Task: Restate each entry word for word, leaving nothing out.

Records:
# # #
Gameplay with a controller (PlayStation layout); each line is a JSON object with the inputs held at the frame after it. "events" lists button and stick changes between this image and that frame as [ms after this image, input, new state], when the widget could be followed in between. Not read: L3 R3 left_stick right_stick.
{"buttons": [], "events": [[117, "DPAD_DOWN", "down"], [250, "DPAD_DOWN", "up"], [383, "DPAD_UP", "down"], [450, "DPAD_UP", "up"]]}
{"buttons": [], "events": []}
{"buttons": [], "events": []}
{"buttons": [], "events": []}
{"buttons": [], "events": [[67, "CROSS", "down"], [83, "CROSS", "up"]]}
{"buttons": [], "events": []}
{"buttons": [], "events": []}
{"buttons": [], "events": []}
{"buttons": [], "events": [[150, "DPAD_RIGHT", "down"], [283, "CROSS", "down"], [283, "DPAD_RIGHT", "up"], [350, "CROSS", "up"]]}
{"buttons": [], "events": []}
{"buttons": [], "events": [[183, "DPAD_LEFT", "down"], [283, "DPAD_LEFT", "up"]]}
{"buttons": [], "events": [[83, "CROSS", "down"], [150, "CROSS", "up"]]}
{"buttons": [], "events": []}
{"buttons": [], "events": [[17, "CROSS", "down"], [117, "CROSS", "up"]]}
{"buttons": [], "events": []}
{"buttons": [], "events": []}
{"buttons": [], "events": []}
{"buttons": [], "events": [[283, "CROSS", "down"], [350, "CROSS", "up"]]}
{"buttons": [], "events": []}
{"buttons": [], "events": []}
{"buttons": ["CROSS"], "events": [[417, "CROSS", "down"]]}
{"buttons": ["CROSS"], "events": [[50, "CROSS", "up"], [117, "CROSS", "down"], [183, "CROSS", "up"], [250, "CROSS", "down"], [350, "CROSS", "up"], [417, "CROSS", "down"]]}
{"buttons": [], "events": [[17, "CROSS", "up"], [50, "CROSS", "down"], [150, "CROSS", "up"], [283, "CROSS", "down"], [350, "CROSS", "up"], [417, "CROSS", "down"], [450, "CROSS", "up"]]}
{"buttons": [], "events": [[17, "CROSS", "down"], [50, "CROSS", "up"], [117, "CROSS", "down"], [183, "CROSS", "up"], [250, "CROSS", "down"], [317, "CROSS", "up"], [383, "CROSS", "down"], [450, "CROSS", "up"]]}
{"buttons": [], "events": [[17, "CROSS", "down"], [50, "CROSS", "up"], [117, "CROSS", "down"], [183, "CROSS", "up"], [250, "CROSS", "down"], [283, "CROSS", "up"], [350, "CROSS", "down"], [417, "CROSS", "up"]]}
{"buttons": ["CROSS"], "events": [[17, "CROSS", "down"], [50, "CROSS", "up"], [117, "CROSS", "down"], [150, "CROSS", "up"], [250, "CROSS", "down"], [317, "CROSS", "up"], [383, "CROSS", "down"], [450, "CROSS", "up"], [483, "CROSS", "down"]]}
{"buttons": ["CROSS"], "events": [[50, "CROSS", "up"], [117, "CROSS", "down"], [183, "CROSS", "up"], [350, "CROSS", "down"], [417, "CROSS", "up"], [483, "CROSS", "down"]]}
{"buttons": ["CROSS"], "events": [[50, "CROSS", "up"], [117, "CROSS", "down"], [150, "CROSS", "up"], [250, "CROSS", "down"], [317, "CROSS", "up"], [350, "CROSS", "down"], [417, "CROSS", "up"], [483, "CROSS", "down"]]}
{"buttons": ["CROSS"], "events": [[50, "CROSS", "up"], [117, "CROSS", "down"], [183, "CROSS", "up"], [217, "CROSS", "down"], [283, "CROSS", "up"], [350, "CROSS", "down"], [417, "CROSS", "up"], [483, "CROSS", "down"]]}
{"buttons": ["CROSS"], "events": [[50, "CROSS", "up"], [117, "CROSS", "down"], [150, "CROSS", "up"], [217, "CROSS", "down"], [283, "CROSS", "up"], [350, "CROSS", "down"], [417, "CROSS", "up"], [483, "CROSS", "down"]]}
# # #
The answer:
Gameplay with a controller (PlayStation layout); each line is a JSON object with the inputs held at the frame after it. "events" lists button and stick changes between this image and that frame as [ms after this image, input, new state], when the widget could be followed in between. Not read: L3 R3 left_stick right_stick.
{"buttons": [], "events": [[117, "DPAD_DOWN", "down"], [250, "DPAD_DOWN", "up"], [383, "DPAD_UP", "down"], [450, "DPAD_UP", "up"]]}
{"buttons": [], "events": []}
{"buttons": [], "events": []}
{"buttons": [], "events": []}
{"buttons": [], "events": [[67, "CROSS", "down"], [83, "CROSS", "up"]]}
{"buttons": [], "events": []}
{"buttons": [], "events": []}
{"buttons": [], "events": []}
{"buttons": [], "events": [[150, "DPAD_RIGHT", "down"], [283, "CROSS", "down"], [283, "DPAD_RIGHT", "up"], [350, "CROSS", "up"]]}
{"buttons": [], "events": []}
{"buttons": [], "events": [[183, "DPAD_LEFT", "down"], [283, "DPAD_LEFT", "up"]]}
{"buttons": [], "events": [[83, "CROSS", "down"], [150, "CROSS", "up"]]}
{"buttons": [], "events": []}
{"buttons": [], "events": [[17, "CROSS", "down"], [117, "CROSS", "up"]]}
{"buttons": [], "events": []}
{"buttons": [], "events": []}
{"buttons": [], "events": []}
{"buttons": [], "events": [[283, "CROSS", "down"], [350, "CROSS", "up"]]}
{"buttons": [], "events": []}
{"buttons": [], "events": []}
{"buttons": ["CROSS"], "events": [[417, "CROSS", "down"]]}
{"buttons": ["CROSS"], "events": [[50, "CROSS", "up"], [117, "CROSS", "down"], [183, "CROSS", "up"], [250, "CROSS", "down"], [350, "CROSS", "up"], [417, "CROSS", "down"]]}
{"buttons": [], "events": [[17, "CROSS", "up"], [50, "CROSS", "down"], [150, "CROSS", "up"], [283, "CROSS", "down"], [350, "CROSS", "up"], [417, "CROSS", "down"], [450, "CROSS", "up"]]}
{"buttons": [], "events": [[17, "CROSS", "down"], [50, "CROSS", "up"], [117, "CROSS", "down"], [183, "CROSS", "up"], [250, "CROSS", "down"], [317, "CROSS", "up"], [383, "CROSS", "down"], [450, "CROSS", "up"]]}
{"buttons": [], "events": [[17, "CROSS", "down"], [50, "CROSS", "up"], [117, "CROSS", "down"], [183, "CROSS", "up"], [250, "CROSS", "down"], [283, "CROSS", "up"], [350, "CROSS", "down"], [417, "CROSS", "up"]]}
{"buttons": ["CROSS"], "events": [[17, "CROSS", "down"], [50, "CROSS", "up"], [117, "CROSS", "down"], [150, "CROSS", "up"], [250, "CROSS", "down"], [317, "CROSS", "up"], [383, "CROSS", "down"], [450, "CROSS", "up"], [483, "CROSS", "down"]]}
{"buttons": ["CROSS"], "events": [[50, "CROSS", "up"], [117, "CROSS", "down"], [183, "CROSS", "up"], [350, "CROSS", "down"], [417, "CROSS", "up"], [483, "CROSS", "down"]]}
{"buttons": ["CROSS"], "events": [[50, "CROSS", "up"], [117, "CROSS", "down"], [150, "CROSS", "up"], [250, "CROSS", "down"], [317, "CROSS", "up"], [350, "CROSS", "down"], [417, "CROSS", "up"], [483, "CROSS", "down"]]}
{"buttons": ["CROSS"], "events": [[50, "CROSS", "up"], [117, "CROSS", "down"], [183, "CROSS", "up"], [217, "CROSS", "down"], [283, "CROSS", "up"], [350, "CROSS", "down"], [417, "CROSS", "up"], [483, "CROSS", "down"]]}
{"buttons": ["CROSS"], "events": [[50, "CROSS", "up"], [117, "CROSS", "down"], [150, "CROSS", "up"], [217, "CROSS", "down"], [283, "CROSS", "up"], [350, "CROSS", "down"], [417, "CROSS", "up"], [483, "CROSS", "down"]]}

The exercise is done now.